その時、キルヒアイスのやってきた方の廊下から、部隊の走りよって来る足音が聞こえ始めた。遠くからは声も聞こえる。あれはシェーンコップではない。
「デア・デッケン!」
フロルは叫んだが、声と一緒に口から溢れる血が、ヘルメットを汚した。
(ああ、駄目かもしれないな)
フロルはそれを見て思った。
「キルヒアイス、引くぞ!」
その一言で二人は違う方向に向かって走り去って行った。どうやら見逃してもらえたようだった。
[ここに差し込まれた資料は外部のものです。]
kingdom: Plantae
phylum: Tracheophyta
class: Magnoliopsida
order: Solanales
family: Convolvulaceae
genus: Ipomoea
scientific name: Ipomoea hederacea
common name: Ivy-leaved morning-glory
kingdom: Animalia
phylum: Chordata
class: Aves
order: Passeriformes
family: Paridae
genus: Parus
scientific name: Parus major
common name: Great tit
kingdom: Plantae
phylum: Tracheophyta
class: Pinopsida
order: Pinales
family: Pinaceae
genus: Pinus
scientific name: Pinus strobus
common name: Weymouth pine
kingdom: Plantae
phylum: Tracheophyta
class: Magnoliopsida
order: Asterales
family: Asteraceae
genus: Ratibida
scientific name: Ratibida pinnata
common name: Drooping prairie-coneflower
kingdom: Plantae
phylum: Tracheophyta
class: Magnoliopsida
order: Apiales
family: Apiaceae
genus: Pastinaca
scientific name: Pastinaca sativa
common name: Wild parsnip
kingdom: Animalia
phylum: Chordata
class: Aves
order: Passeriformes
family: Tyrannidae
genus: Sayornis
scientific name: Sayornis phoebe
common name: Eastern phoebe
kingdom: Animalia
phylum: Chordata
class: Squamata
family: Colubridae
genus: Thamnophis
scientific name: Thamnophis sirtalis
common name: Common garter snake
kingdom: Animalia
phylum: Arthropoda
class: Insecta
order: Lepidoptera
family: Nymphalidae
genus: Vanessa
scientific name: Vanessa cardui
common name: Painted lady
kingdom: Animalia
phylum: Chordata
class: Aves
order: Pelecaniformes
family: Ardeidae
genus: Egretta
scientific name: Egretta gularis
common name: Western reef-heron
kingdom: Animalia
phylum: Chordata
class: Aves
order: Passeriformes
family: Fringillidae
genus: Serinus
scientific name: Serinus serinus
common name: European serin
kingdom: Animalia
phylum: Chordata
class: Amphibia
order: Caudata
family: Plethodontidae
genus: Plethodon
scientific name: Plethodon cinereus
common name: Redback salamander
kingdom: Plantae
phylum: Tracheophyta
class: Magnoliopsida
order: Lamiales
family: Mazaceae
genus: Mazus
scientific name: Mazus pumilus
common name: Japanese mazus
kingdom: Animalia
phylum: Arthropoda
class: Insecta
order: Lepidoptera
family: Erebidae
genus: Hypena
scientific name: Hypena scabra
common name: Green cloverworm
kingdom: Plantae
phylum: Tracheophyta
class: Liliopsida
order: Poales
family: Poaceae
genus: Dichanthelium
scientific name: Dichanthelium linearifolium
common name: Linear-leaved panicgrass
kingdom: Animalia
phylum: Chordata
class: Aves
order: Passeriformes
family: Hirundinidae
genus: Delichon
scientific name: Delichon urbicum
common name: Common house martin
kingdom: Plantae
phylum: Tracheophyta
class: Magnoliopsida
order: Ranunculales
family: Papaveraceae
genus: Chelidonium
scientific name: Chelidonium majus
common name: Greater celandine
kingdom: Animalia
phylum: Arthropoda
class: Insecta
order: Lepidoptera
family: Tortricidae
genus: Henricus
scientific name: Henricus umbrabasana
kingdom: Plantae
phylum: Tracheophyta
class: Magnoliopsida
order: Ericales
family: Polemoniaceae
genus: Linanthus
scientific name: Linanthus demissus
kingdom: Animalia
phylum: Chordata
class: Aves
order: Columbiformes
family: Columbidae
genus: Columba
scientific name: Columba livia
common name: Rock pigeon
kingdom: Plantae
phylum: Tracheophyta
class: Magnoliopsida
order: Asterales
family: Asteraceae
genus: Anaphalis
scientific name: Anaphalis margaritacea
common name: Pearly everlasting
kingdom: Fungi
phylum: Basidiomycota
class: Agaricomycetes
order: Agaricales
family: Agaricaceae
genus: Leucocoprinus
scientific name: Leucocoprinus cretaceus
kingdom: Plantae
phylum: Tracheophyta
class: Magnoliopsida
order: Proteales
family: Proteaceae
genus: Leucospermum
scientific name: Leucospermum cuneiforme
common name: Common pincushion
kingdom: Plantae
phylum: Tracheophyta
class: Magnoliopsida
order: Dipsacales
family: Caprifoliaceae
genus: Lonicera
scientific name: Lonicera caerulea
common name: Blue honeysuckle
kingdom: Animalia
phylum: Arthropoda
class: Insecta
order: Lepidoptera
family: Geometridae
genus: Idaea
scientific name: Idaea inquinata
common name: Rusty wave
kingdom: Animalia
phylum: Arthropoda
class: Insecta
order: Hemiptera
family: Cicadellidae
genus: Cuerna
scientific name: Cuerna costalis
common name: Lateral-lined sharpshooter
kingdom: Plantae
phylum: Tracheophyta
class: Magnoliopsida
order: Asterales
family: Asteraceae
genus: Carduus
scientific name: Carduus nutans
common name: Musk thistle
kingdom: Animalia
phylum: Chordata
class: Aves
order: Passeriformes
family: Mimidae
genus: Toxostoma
右手からは薔薇の騎士連隊のみんなが走り寄ってきた。
中隊が二つにわかれ、半分がラインハルトたちを追ったようだった。
「リシャール中佐、いや、間に合って……」
デア・デッケンの言葉は途中で途切れた。
フロルの足から力が抜ける。
膝をついた。
握りしめていたブラスターと戦斧が手から零れ落ちる。
膝立ちになって、フロルは自分の胸を触った。その右手に血がべったりとついていた。
赤い。
彼の後ろでイヴリンが叫ぶ。
デア・デッケンが救護班を呼ぶ声が聞こえる。
そんな喧噪の中。
フロルは地面に倒れ込んだ。
脳裏を、カリンの顔がよぎった。
「……カ……リン」
彼の意識は、急速に暗闇へと落ちて行った。